Engelli bireylerle ilgili yapılan haberlerde, engelli bireyler ya bir süper kahraman ya da yoksul, fakir, muhtaç, başarısız gibi iki uç noktada işleniyor. Örnek vermek gerekirse engelli bir bireyin üniversite eğitimi alması ‘Engeline rağmen başardı’ veya ‘Tüm engellere rağmen okuma azmini ortaya koydu’ gibi verilebiliyor. Ya da bunun tam tersi olarak engelli bireylerin gerçek verilerden yola çıkarak engelli bireylerin yaşadığı yoksulluğun ya da muhtaçlığın vurgulanması ön plana çıkarılmaktadır. Bunu haberlerde kullanım biçim olarak ‘ihtiyaç sahibi’ ya da ‘yoksullukla boğuşur’ gibi başlıklarla dramatize eden bir üslubun kullanıldığını görüyoruz.” 
“Haberi dikkat çekici ya da daha fazla görünür yapmak uğruna, çarpıcı ya da haber değerini arttırmaya yönelik atılan başlık ve içerikleri, mesleğin ve haberlerin değerini düşüren bir yaklaşım olarak görüyorum” diyen Okçuoğlu, sözlerini şöyle sürdürdü:
“Engelli bireyler ile ilgili yapılan haberlerin, özellikle engelli bireyin kendisinin özne konumuna getirilmesi haber başlıklarında veya içeriklerinde haberi çarpıcı yapmak için haber değeri kavramının içinin boşaltılmaması gerekmektedir. Engelli bireyler ile ilgili haber yaparken meslektaşlarım şu soruyu kendilerine sormalılar: ‘Gerçekten bu haberin haber değerin var mı? Haberin konusu ve içeriği gerçekten haber içeriği olmaya uygun mu? Haber kurgusunun üzerinde denge mekanizması kurabilecek miyim? Bireyin haklarını ihlal edecek bir boyutta aşırı olumlu veya aşırı olumsuz bir dengenin dışında bireyin özne olduğu bir haber yapısı kurabilecek miyim? Bu haber verildiği zaman toplumdan nasıl bir etki yaratır? Bunu kendilerine sormalarını önemsiyorum. Örneğin engelli bir çift evlendi, haberinin haber değeri nedir? Kişiler engelli olmasaydı da o haberi yapacak mıydın? Yoksa sadece engelli olmak ve evlenmek o haberi gerçekten haber değerini taşıyan bir içeriye dönüştürür mü?
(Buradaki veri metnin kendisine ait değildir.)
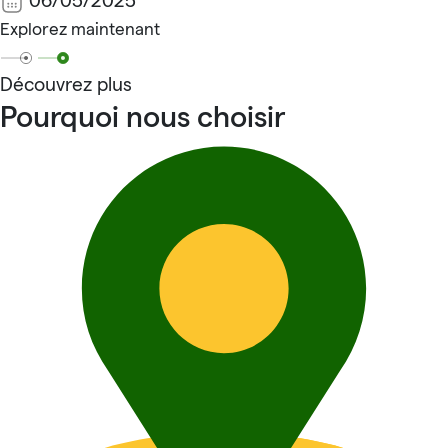
06/05/2025
Explorez maintenant
Découvrez plus
Pourquoi nous choisir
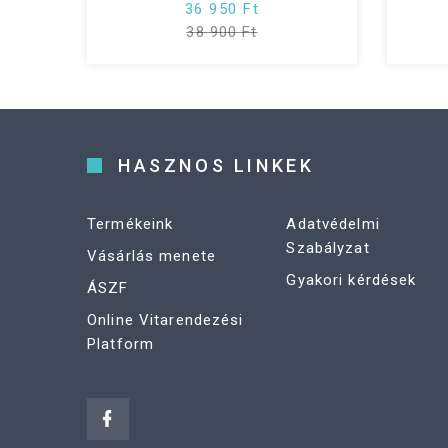
36 950 Ft
38 900 Ft
HASZNOS LINKEK
Termékeink
Adatvédelmi
Szabályzat
Vásárlás menete
Gyakori kérdések
ÁSZF
Online Vitarendezési
Platform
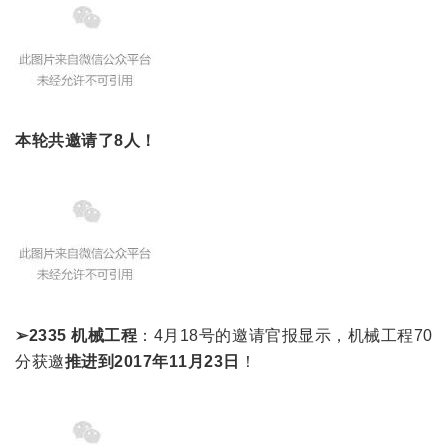
本轮共邀请了8人！
➢2335 机械工程
：4月18号的邀请官报显示，机械工程70
分获邀
推进到2017年11月23日
！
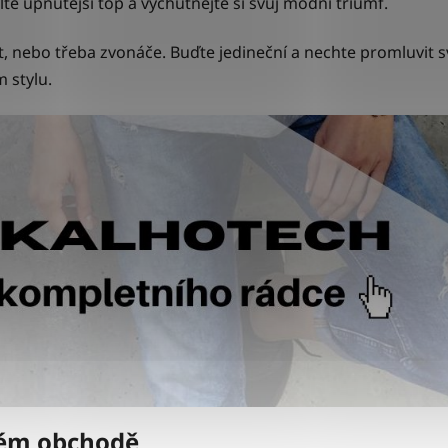
te upnutější top a vychutnejte si svůj módní triumf.
it, nebo třeba zvonáče. Buďte jedineční a nechte promluvit 
m stylu.
ném obchodě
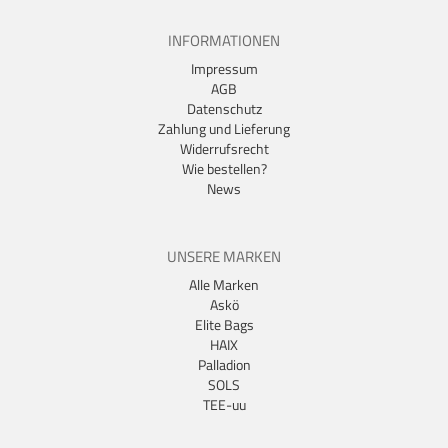
INFORMATIONEN
Impressum
AGB
Datenschutz
Zahlung und Lieferung
Widerrufsrecht
Wie bestellen?
News
UNSERE MARKEN
Alle Marken
Askö
Elite Bags
HAIX
Palladion
SOLS
TEE-uu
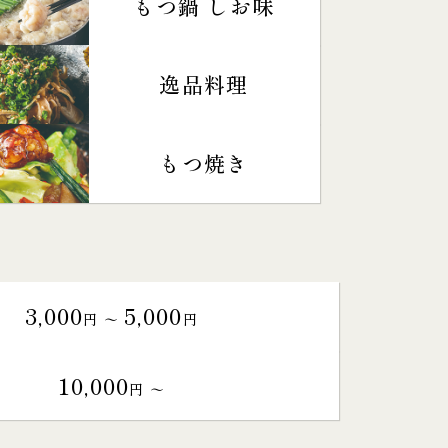
もつ鍋 しお味
逸品料理
もつ焼き
3,000
5,000
円 〜
円
10,000
円 〜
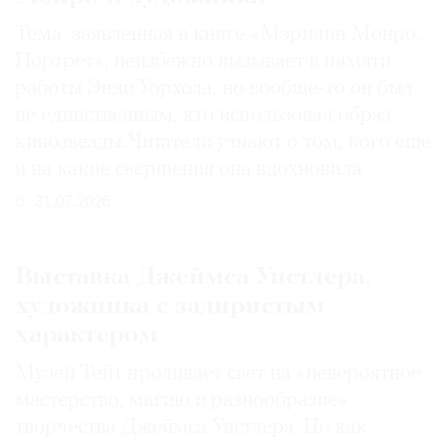
Тема, заявленная в книге «Мэрилин Монро.
Портрет», неизбежно вызывает в памяти
работы Энди Уорхола, но вообще-то он был
не единственным, кто использовал образ
кинозвезды. Читатели узнают о том, кого еще
и на какие свершения она вдохновила
31.07.2026
Выставка Джеймса Уистлера,
художника с задиристым
характером
Музей Тейт проливает свет на «невероятное
мастерство, магию и разнообразие»
творчества Джеймса Уистлера. Но как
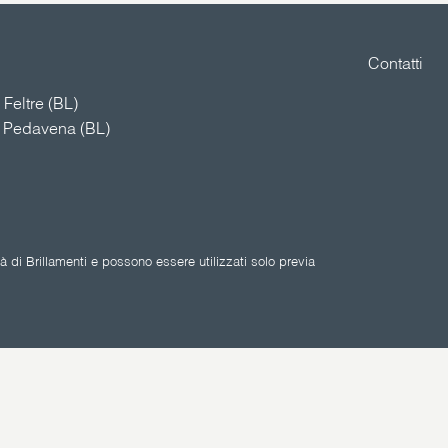
Contatti
Feltre (BL)
4 Pedavena (BL)
 di Brillamenti e possono essere utilizzati solo previa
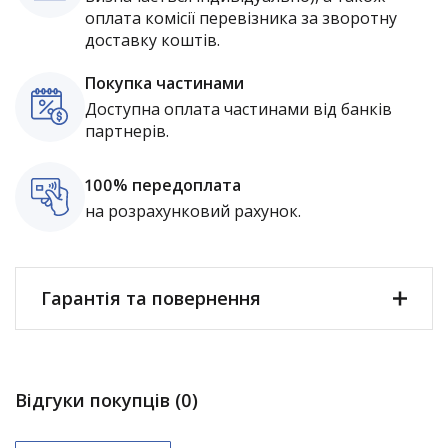
оплата комісії перевізника за зворотну
доставку коштів.
Покупка частинами
Доступна оплата частинами від банків
партнерів.
100% передоплата
на розрахунковий рахунок.
Гарантія та повернення
Відгуки покупців (0)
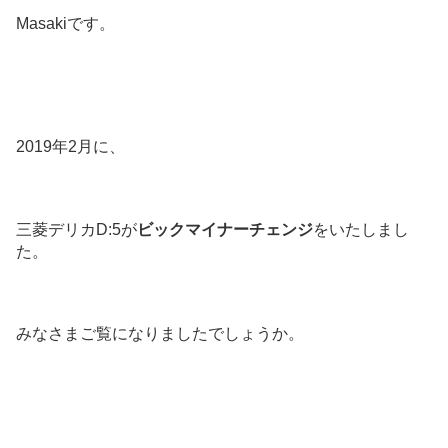
Masakiです。
2019年2月に、
三菱デリカD:5が
ビックマイナーチェンジ
をいたしまし
た。
みなさまご覧になりましたでしょうか。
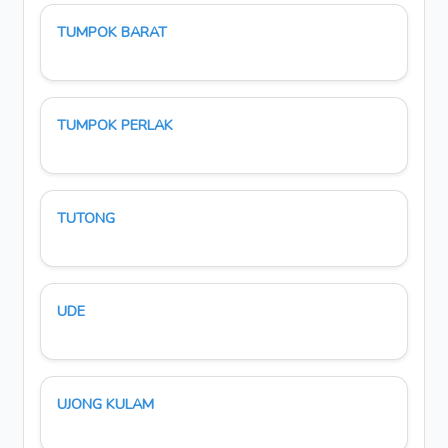
TUMPOK BARAT
TUMPOK PERLAK
TUTONG
UDE
UJONG KULAM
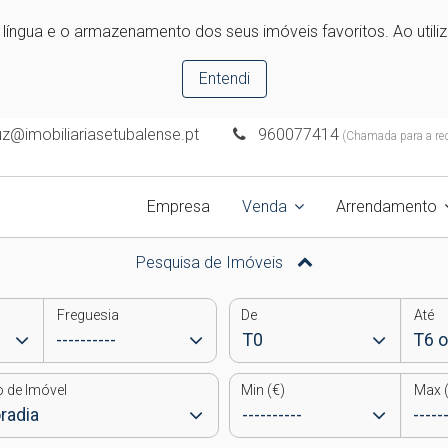
e língua e o armazenamento dos seus imóveis favoritos. Ao utili
Entendi
uz@imobiliariasetubalense.pt
960077414
(Chamada para a rede
Empresa
Venda
Arrendamento
Pesquisa de Imóveis
Freguesia
De
Até
o de Imóvel
Min (€)
Max (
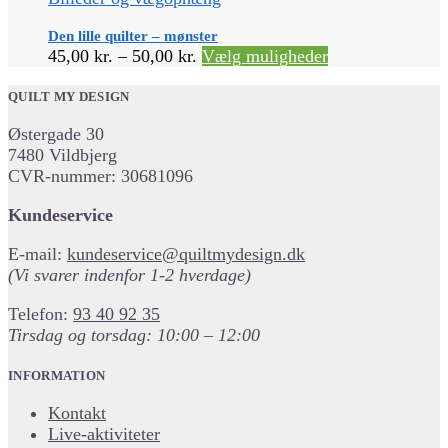
Den lille quilter – mønster
Prisinterval:
Dette
45,00
kr.
–
50,00
kr.
Vælg muligheder
45,00 kr.
vare
til
har
QUILT MY DESIGN
50,00 kr.
flere
Østergade 30
varianter.
7480 Vildbjerg
Mulighederne
CVR-nummer: 30681096
kan
vælges
Kundeservice
på
varesiden
E-mail:
kundeservice@quiltmydesign.dk
(Vi svarer indenfor 1-2 hverdage)
Telefon:
93 40 92 35
Tirsdag og torsdag: 10:00 – 12:00
INFORMATION
Kontakt
Live-aktiviteter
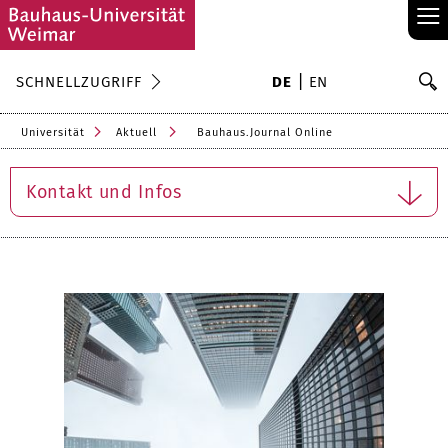
≡
S
SCHNELLZUGRIFF
DE
EN
Su
Universität
Aktuell
Bauhaus.Journal Online
Kontakt und Infos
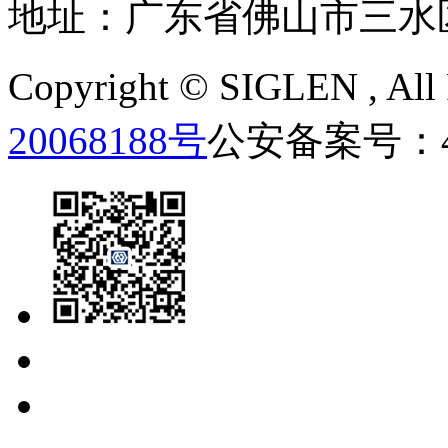
地址：广东省佛山市三水
Copyright ©
SIGLEN
, Al
20068188号
公安备案号：440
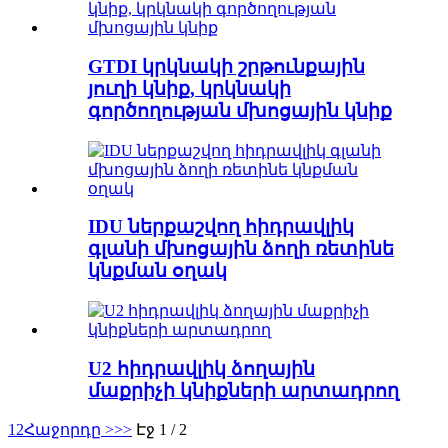
GTDI կրկնակի շրթունքային
յուղի կնիք, կրկնակի
գործողության մխոցային կնիք
IDU ներքաշվող հիդրավլիկ
գլանի մխոցային ձողի ռետինե
կնքման օղակ
U2 հիդրավլիկ ձողային
մաքրիչի կնիքների արտադրող
1
2
Հաջորդը >
>>
Էջ 1 / 2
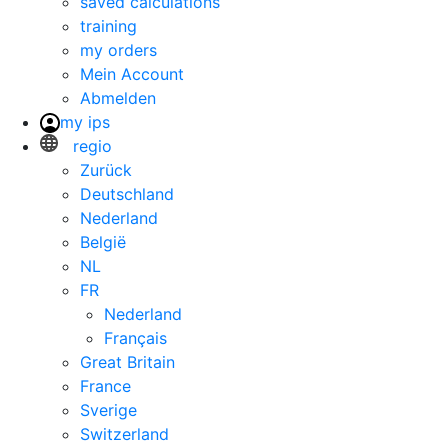
saved calculations
training
my orders
Mein Account
Abmelden
my ips
regio
Zurück
Deutschland
Nederland
België
NL
FR
Nederland
Français
Great Britain
France
Sverige
Switzerland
Bu gibi sorgulamaları yapmaları daha sonra ise gazetecilik etik ilkeleri, insan hakları, yasal ve anayasal kurallara uygun bir şekilde haber kurgusunu oluşturmaları önemlidir.”
Engellilik hakkında yazılan yazıların damgalayıcı bir dile dönüşmesi, insan hak ve özgürlüklerinin açık bir ihlalidir. Damgalayıcı dille, dışlama ve ötekileştirme kaçınılmaz olur. Bu davranışları tepki vererek aşabiliriz. 
Engelli bireylere yönelik yapılan ulusal araştırmaların az olması, hâlâ bu damgalamaların veya ötekileştirmenin boyutunu net bir biçimde sosyal bilimcilerin ortaya katamamasına neden olmaktadır. Kullanılan damgalayıcı dile, toplumsal tepki ile yanıt verilmemesi ise bunun daha dramatik bir boyuta ulaşmasına neden oluyor. Engelli bireylerin toplumun bir parçası olduğu kabul edilirse bu damgalamalar ve dışlayıcı dilin de zamanla yok olacağını düşünüyorum. Bunun için engelli bireylerin de kendi hak ve özgürlüklerini yeterince tepki göstermesi, kendi çevresini harekete geçirmesi belki de ilk önce yapılması gereken işlerden bir tanesidir.
Engelli bireylere ilişkin yapılan haberlerde, bireyin özne olarak kurgulanması toplumsal bir amaç haline dönüştürülmesi gerekmektedir. Bazı klasik başlıkların dışına çıkarak temel insan hak ve özgürlükleri dikkate alınarak ve gazetecilik etik ilkeleri doğrultusunda hareket edilmelidir. Engelli bireyler ise engellilik ile ilgili bir haber içeriği veya metni gördüğünde üzerinde düşünmeli kendi hak ve özgürlüklerine zarar verip, vermediğini irdelemelidir. Eğer zarar veriyorsa da toplumsal tepkinin harekete geçmesi için bir şeyler yapmayı denemeli diye düşünüyorum.”
Okçuoğlu, “Engelliliğe ilişkin bakış açısının değişmesi hemen birden olacak bir şey değil. Bugün bazı olumlu adımlar olsa da hâlâ bir hayal olarak ‘Evrensel İnsan Hakları’na yakın bir anlayışın toplumun içerisine yerleşmesini ümit ediyorum” diyerek sözlerini sonlandırdı.